Render the entries below as a numbered list, skipping any blank lines and leaving the pictures out.

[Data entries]
####################
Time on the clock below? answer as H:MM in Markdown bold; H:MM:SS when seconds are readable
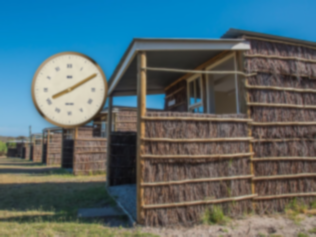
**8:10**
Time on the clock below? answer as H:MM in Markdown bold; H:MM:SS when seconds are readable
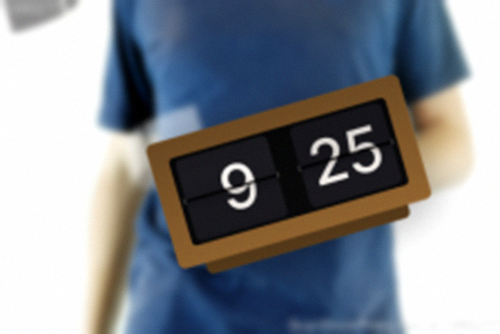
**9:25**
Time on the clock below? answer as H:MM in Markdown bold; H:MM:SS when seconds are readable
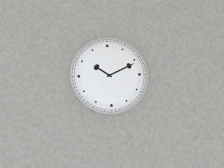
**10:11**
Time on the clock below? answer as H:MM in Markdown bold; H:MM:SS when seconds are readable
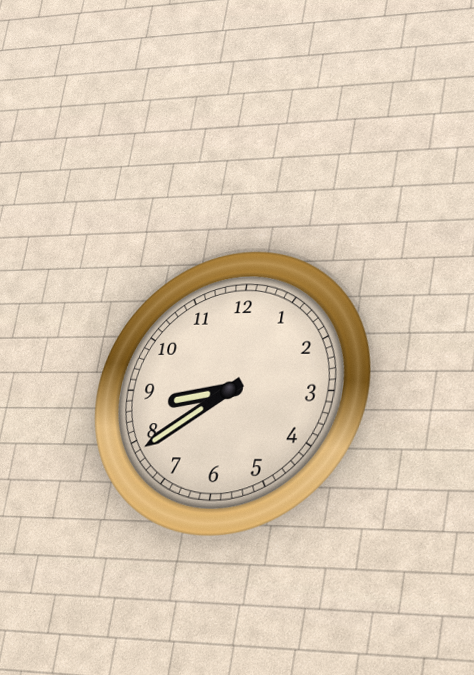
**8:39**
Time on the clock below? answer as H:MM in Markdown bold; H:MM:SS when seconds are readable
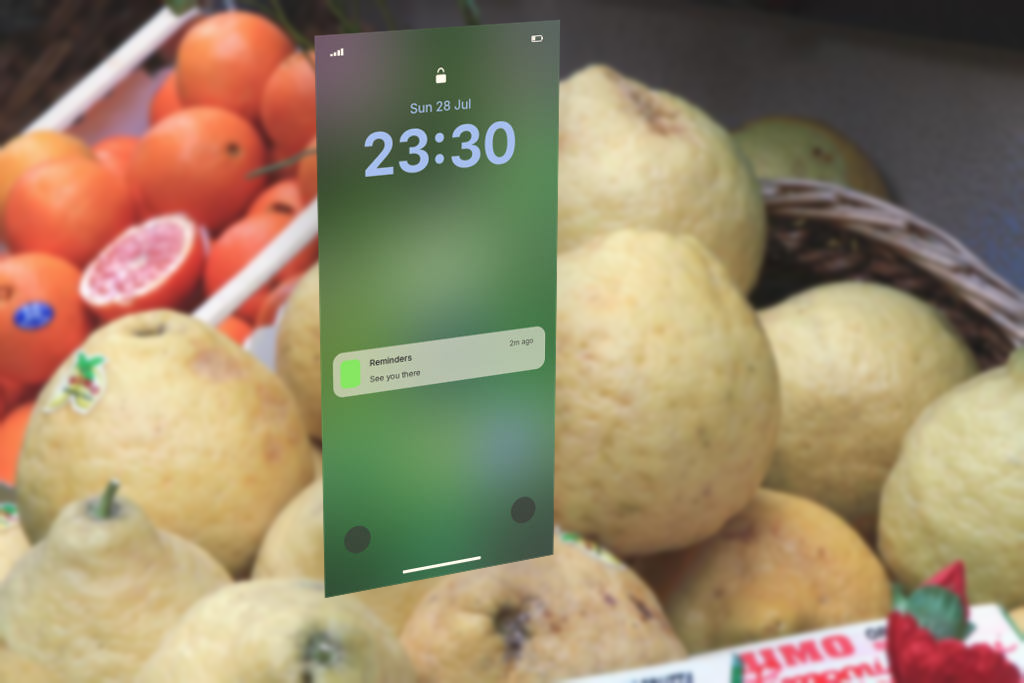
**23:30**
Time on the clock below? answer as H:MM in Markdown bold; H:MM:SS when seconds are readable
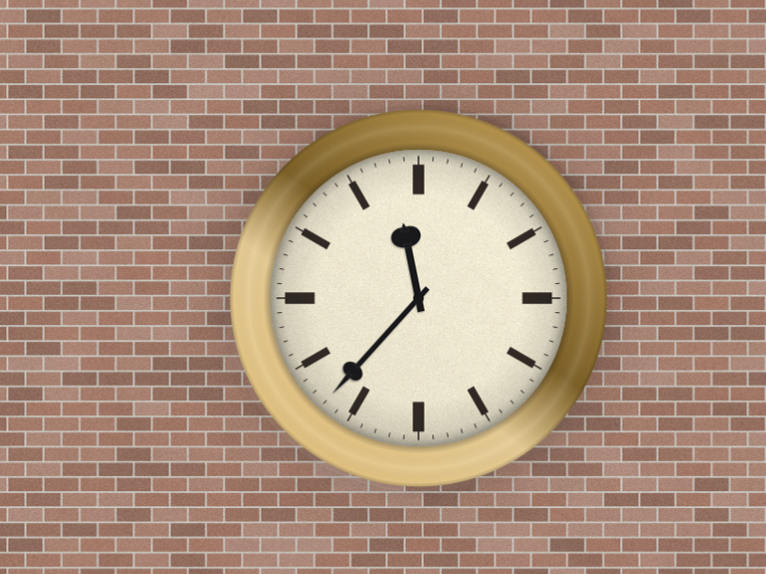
####################
OUTPUT OF THE TASK
1. Time on the clock below? answer as H:MM in Markdown bold; H:MM:SS when seconds are readable
2. **8:10**
3. Time on the clock below? answer as H:MM in Markdown bold; H:MM:SS when seconds are readable
4. **9:25**
5. Time on the clock below? answer as H:MM in Markdown bold; H:MM:SS when seconds are readable
6. **10:11**
7. Time on the clock below? answer as H:MM in Markdown bold; H:MM:SS when seconds are readable
8. **8:39**
9. Time on the clock below? answer as H:MM in Markdown bold; H:MM:SS when seconds are readable
10. **23:30**
11. Time on the clock below? answer as H:MM in Markdown bold; H:MM:SS when seconds are readable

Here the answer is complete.